*** DOCUMENT SEGMENT Section Begins ***

Re: Issue with importDirectory

Posted by Al Krinker <al...@gmail.com>.
Hey Josh,

I checked HDFS and it was there... the issue was and I have to thank one of
my friends who ran into it before..

When importdirectory runs it uses cachedconfig... so it was getting my
local one...

All I did to solve it was to add CachedConfiguration.setInstance(conf);
right after I created conf and pointed it to my hadoop hdfs...

Worked perfectly... i was able to create new rfile and write it to a table
in accumulo... The code that I posted works (plus the fix) for anyone
interested.

Anyway, that was it... and thank you Josh for your feedback! You are
awesome :)



On Thu, May 1, 2014 at 5:52 PM, Josh Elser <jo...@gmail.com> wrote:

> Probably best to start in HDFS. Check to see if the directory you thought
> you made actually exists (/accumulo/temp1/testing).
>
> It's possible that you wrote that file to local FS instead of HDFS.
>
>
> On 5/1/14, 4:46 PM, Al Krinker wrote:
>
>> So I am trying to create my own rFile and write it to accumulo...
>> in the nutshell.

*** DOCUMENT SEGMENT Section Ends ***
*** STORED DATA Section Begins ***

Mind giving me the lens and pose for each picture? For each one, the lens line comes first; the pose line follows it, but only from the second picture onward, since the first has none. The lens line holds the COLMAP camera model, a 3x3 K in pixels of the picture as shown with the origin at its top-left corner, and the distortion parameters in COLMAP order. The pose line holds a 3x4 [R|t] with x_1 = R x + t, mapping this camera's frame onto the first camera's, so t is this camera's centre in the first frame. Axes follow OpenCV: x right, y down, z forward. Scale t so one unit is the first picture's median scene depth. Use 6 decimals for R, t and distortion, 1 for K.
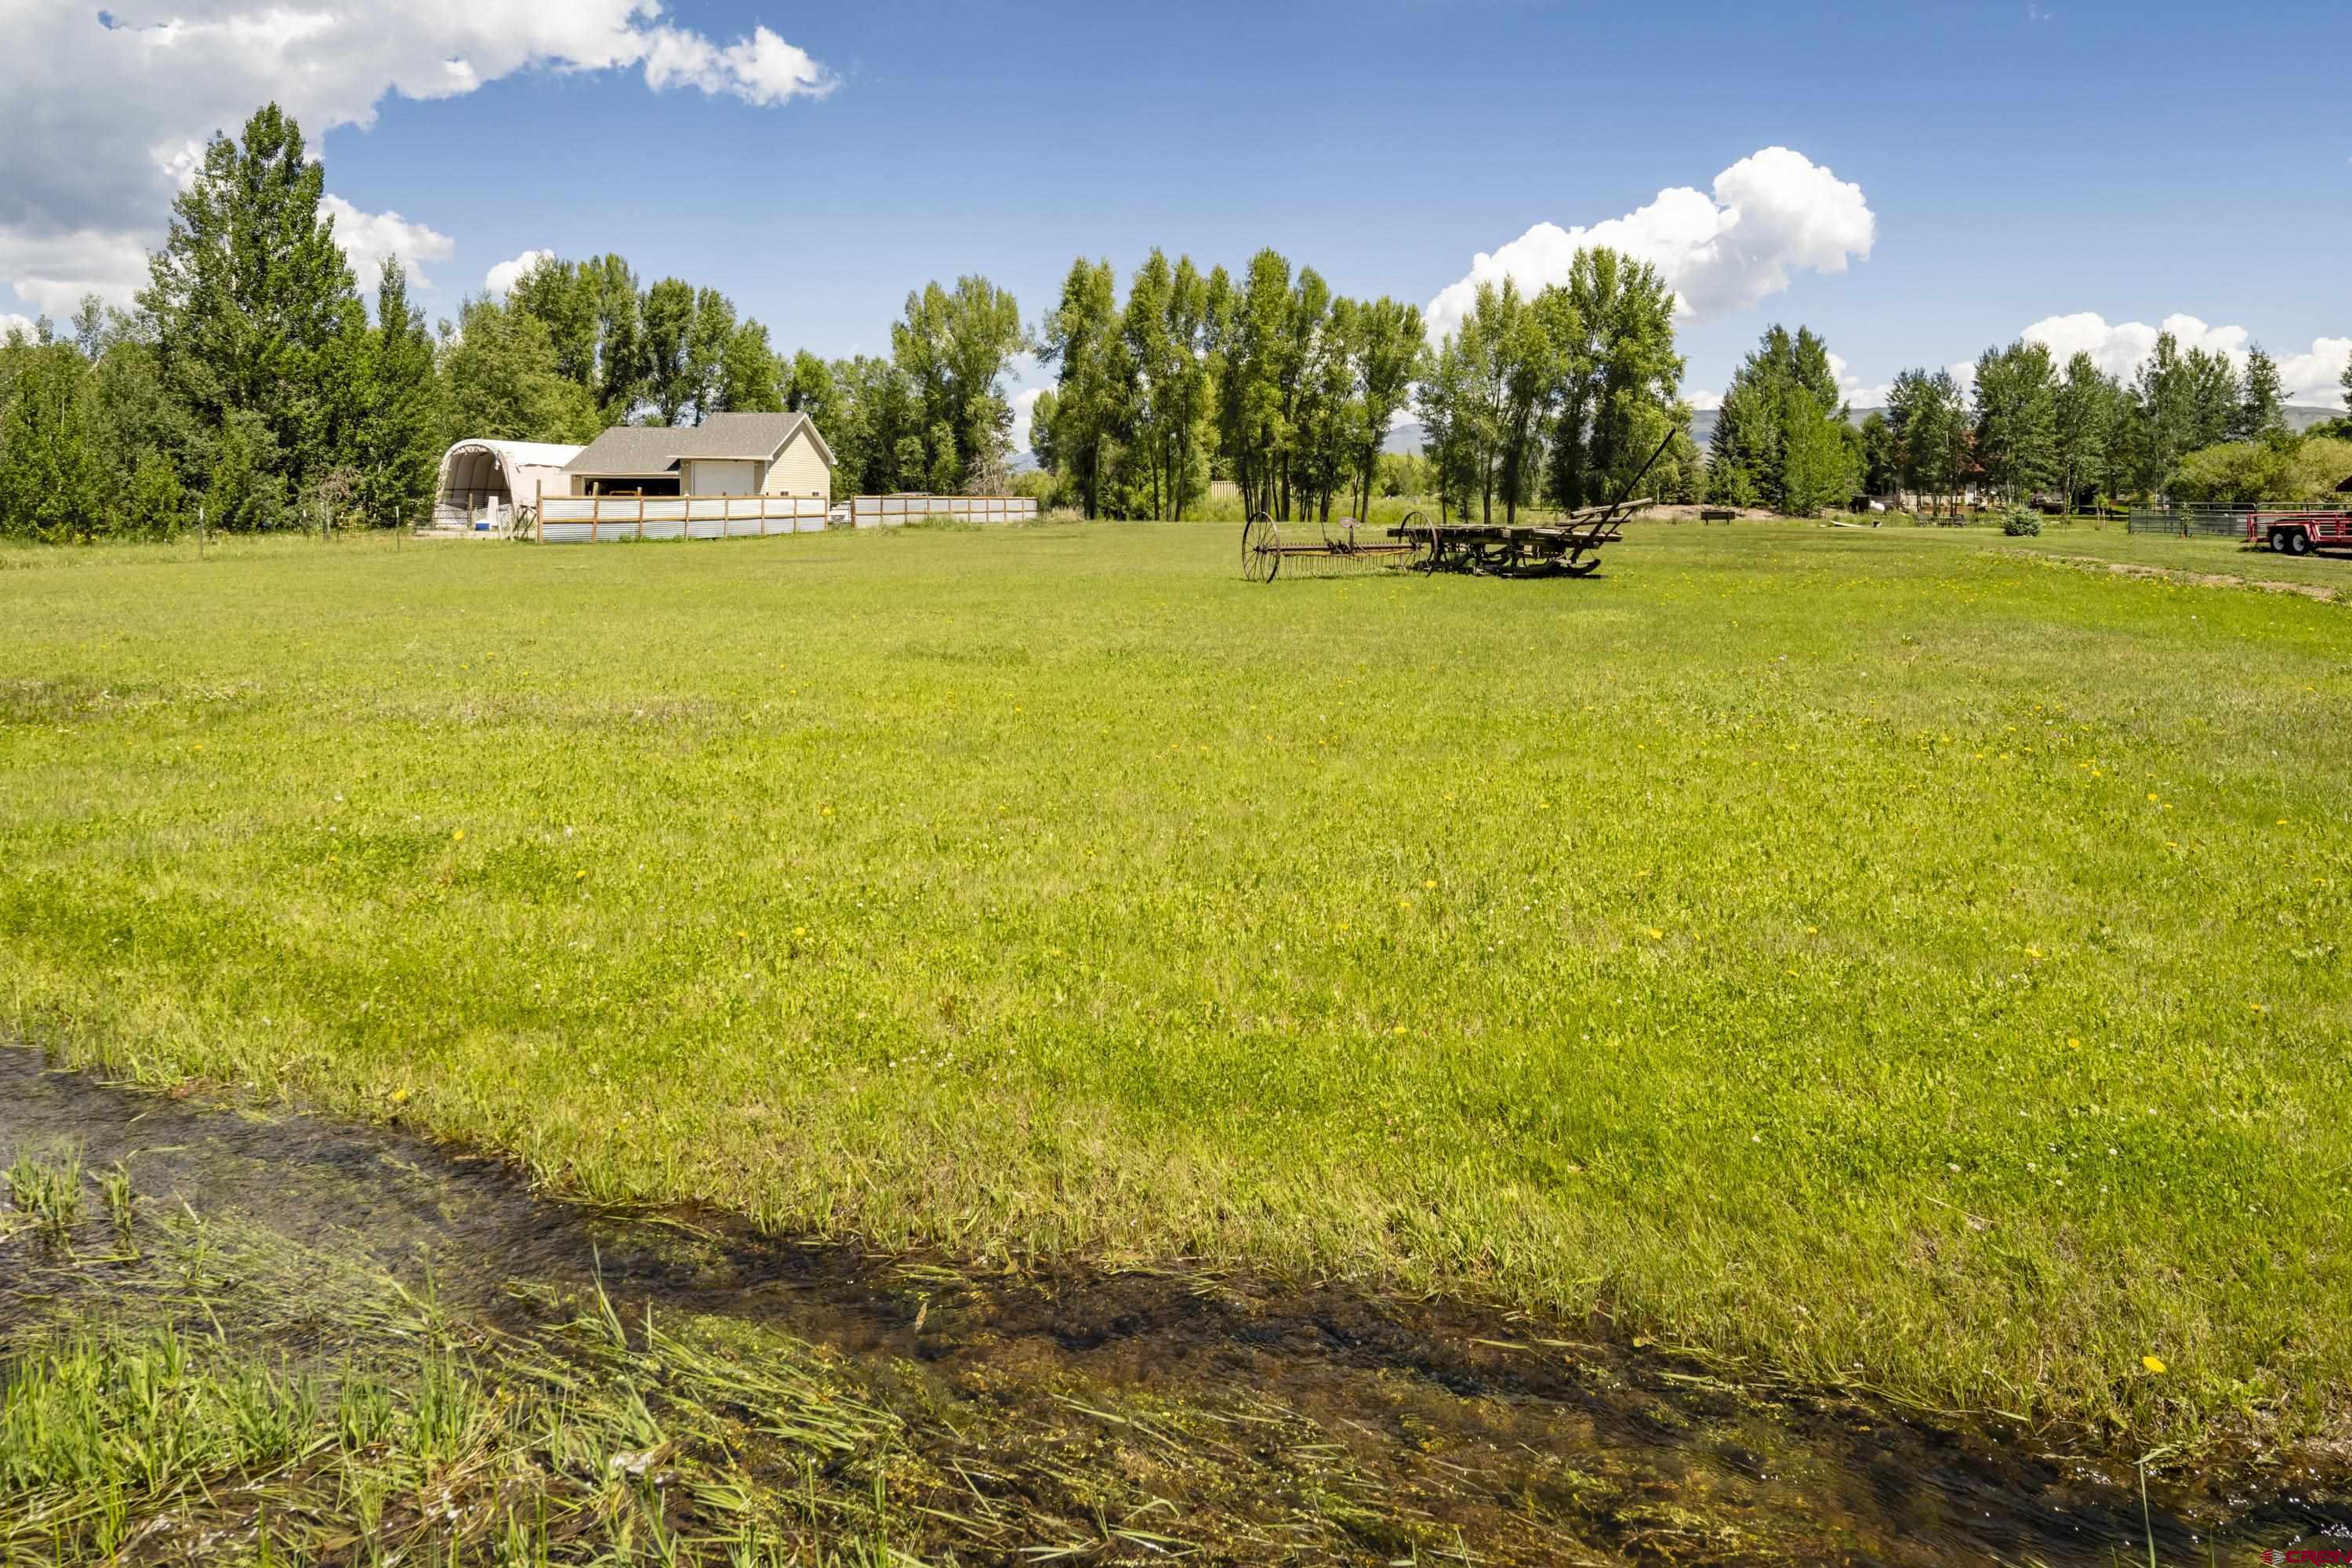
lens RADIAL K [[1262.4, 0, 1176.7], [0, 1262.4, 513.2], [0, 0, 1]] dist [-0.006507, -0.000099]
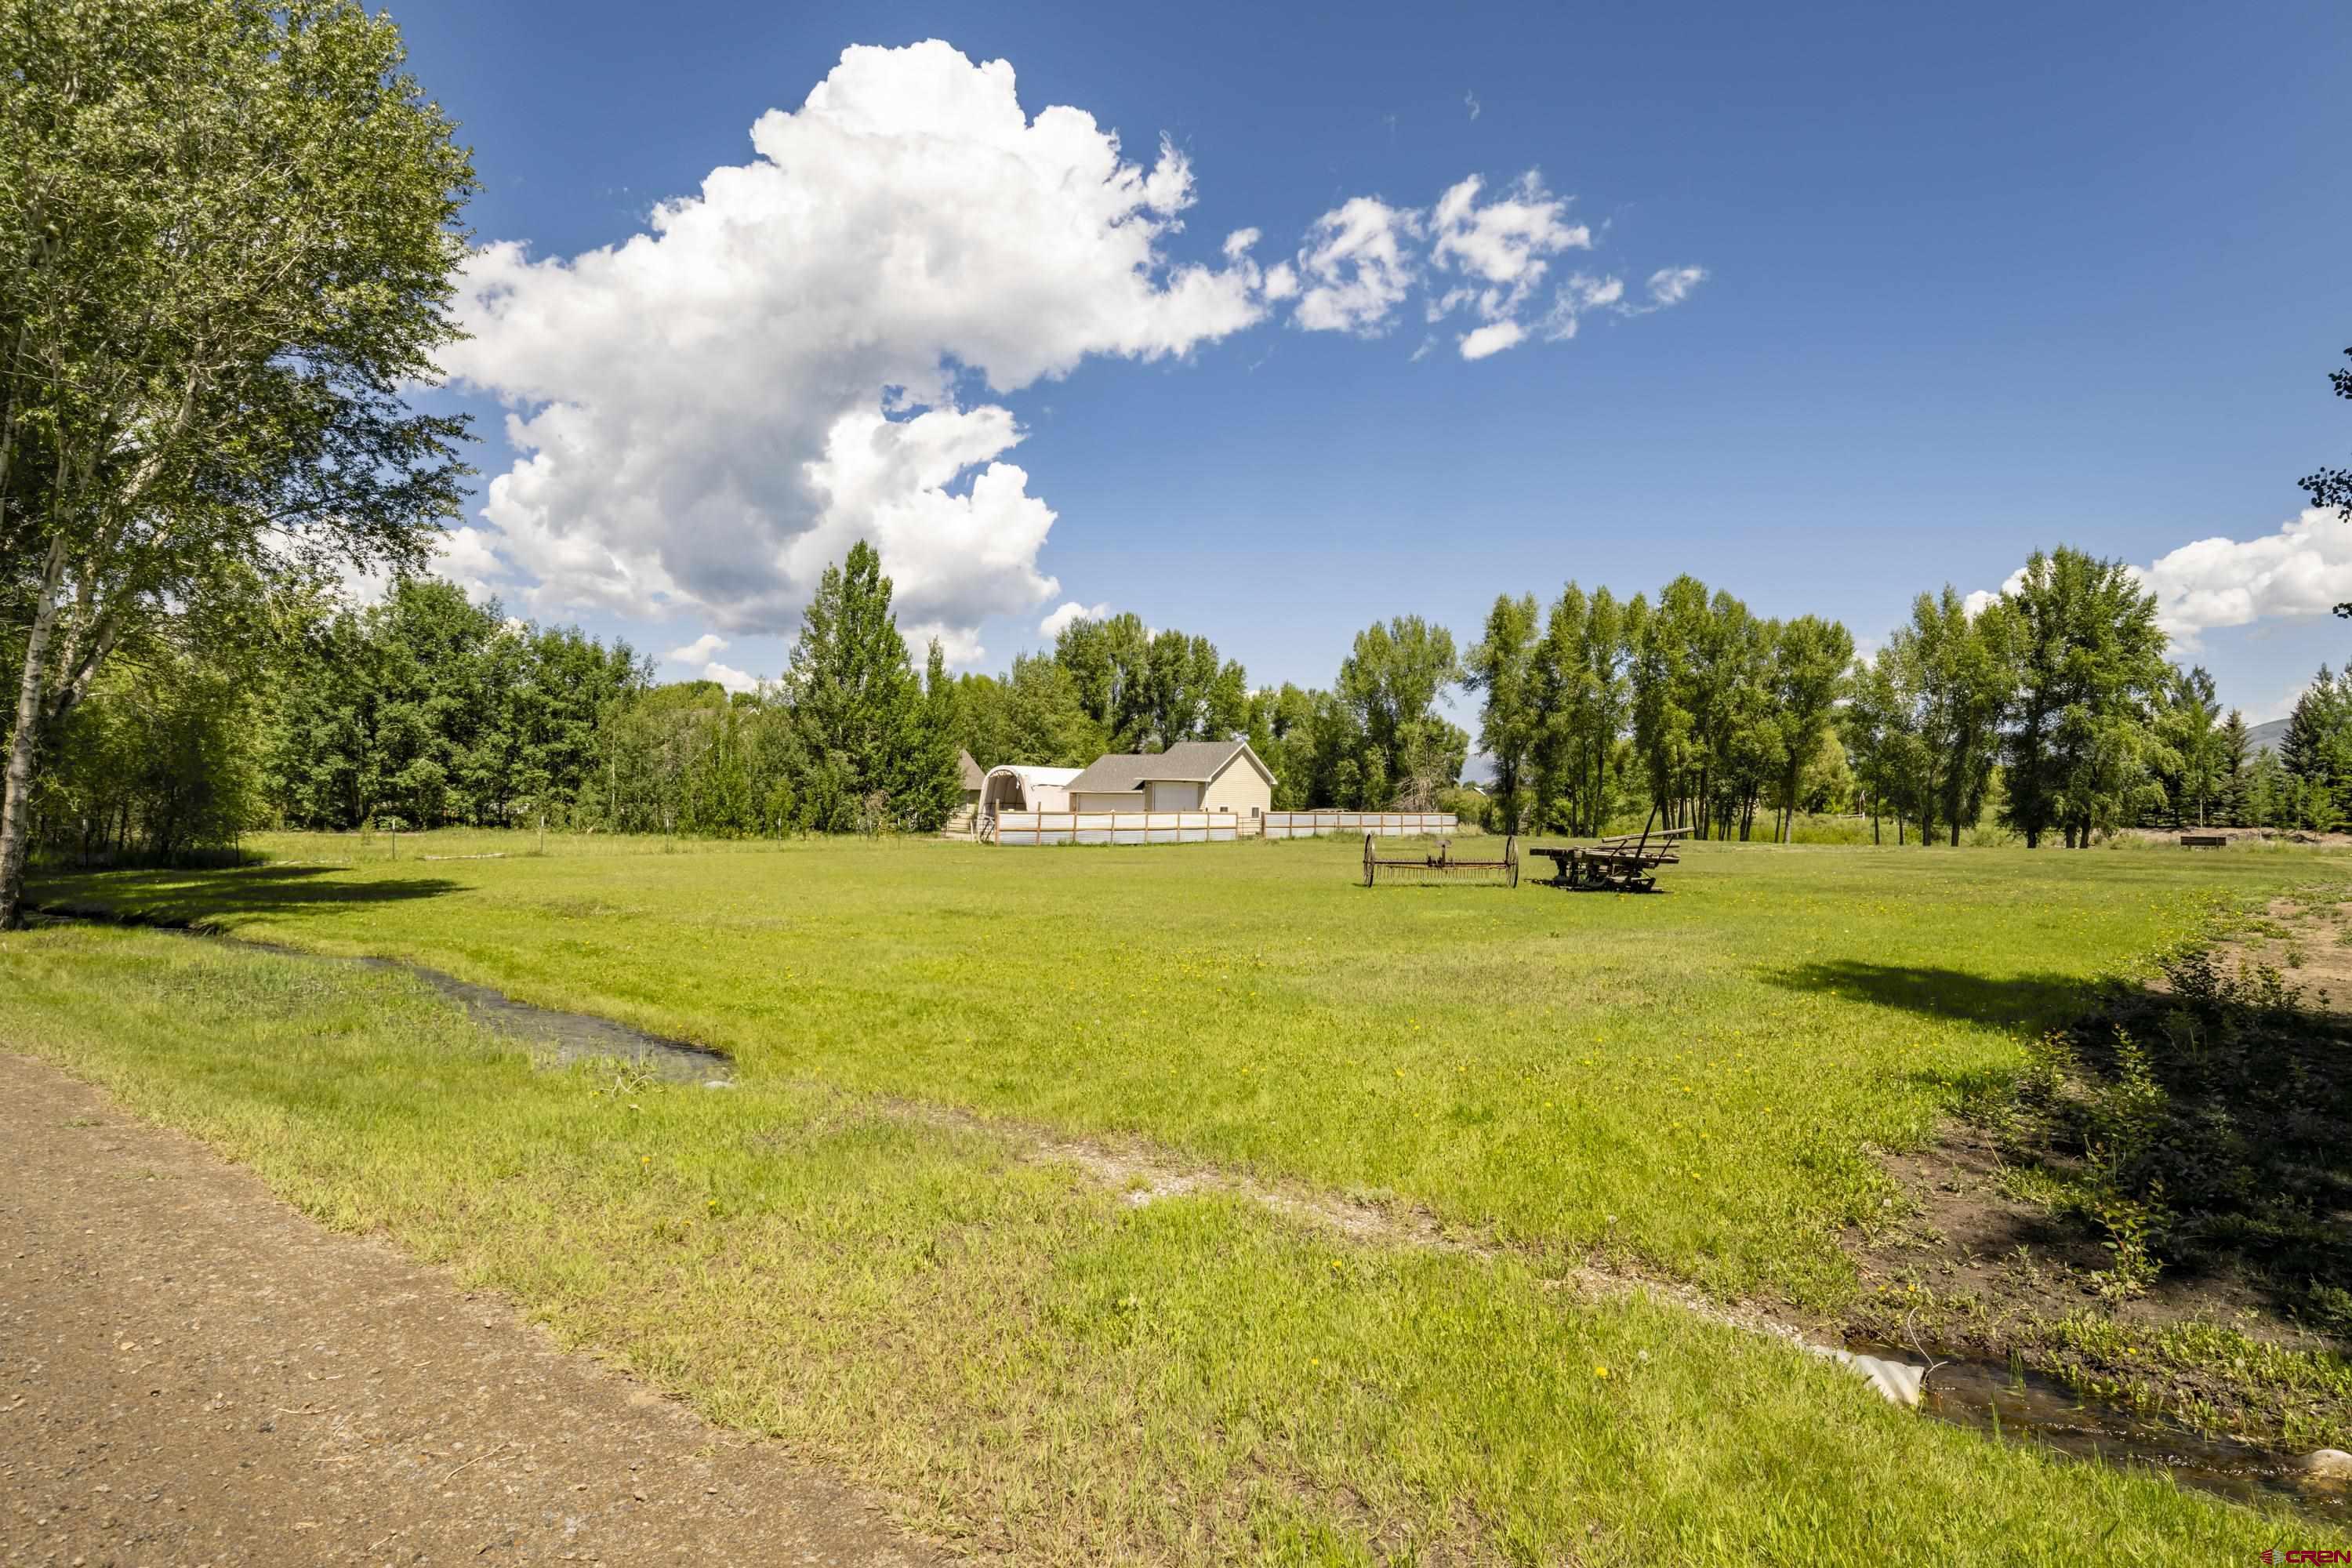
lens RADIAL K [[1246.9, 0, 1230.2], [0, 1246.9, 790.5], [0, 0, 1]] dist [-0.001133, 0.001129]
pose [[0.914351, 0.003059, -0.404910, 0.152377], [-0.013463, 0.999648, -0.022850, -0.004672], [0.404698, 0.026344, 0.914071, -0.082896]]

*** STORED DATA Section Ends ***

WORK REQUEST A.
In the reply about importDirectory, reproduce the passage starting with "Anyway, that was" and going on through "actually exists (/accumulo/temp1/testing).", with "feedback" changed to "help".
WORK REQUEST B.
Condense the paragraph of the reply that begins "Worked perfectly" into one shorter sentence that keeps its main facts.

ANSWER SPACE A.
Anyway, that was it... and thank you Josh for your help! You are
awesome :)



On Thu, May 1, 2014 at 5:52 PM, Josh Elser <jo...@gmail.com> wrote:

> Probably best to start in HDFS. Check to see if the directory you thought
> you made actually exists (/accumulo/temp1/testing).

ANSWER SPACE B.
With the fix, a new rfile was created and written to a table in accumulo, and the posted code plus the fix works for anyone interested.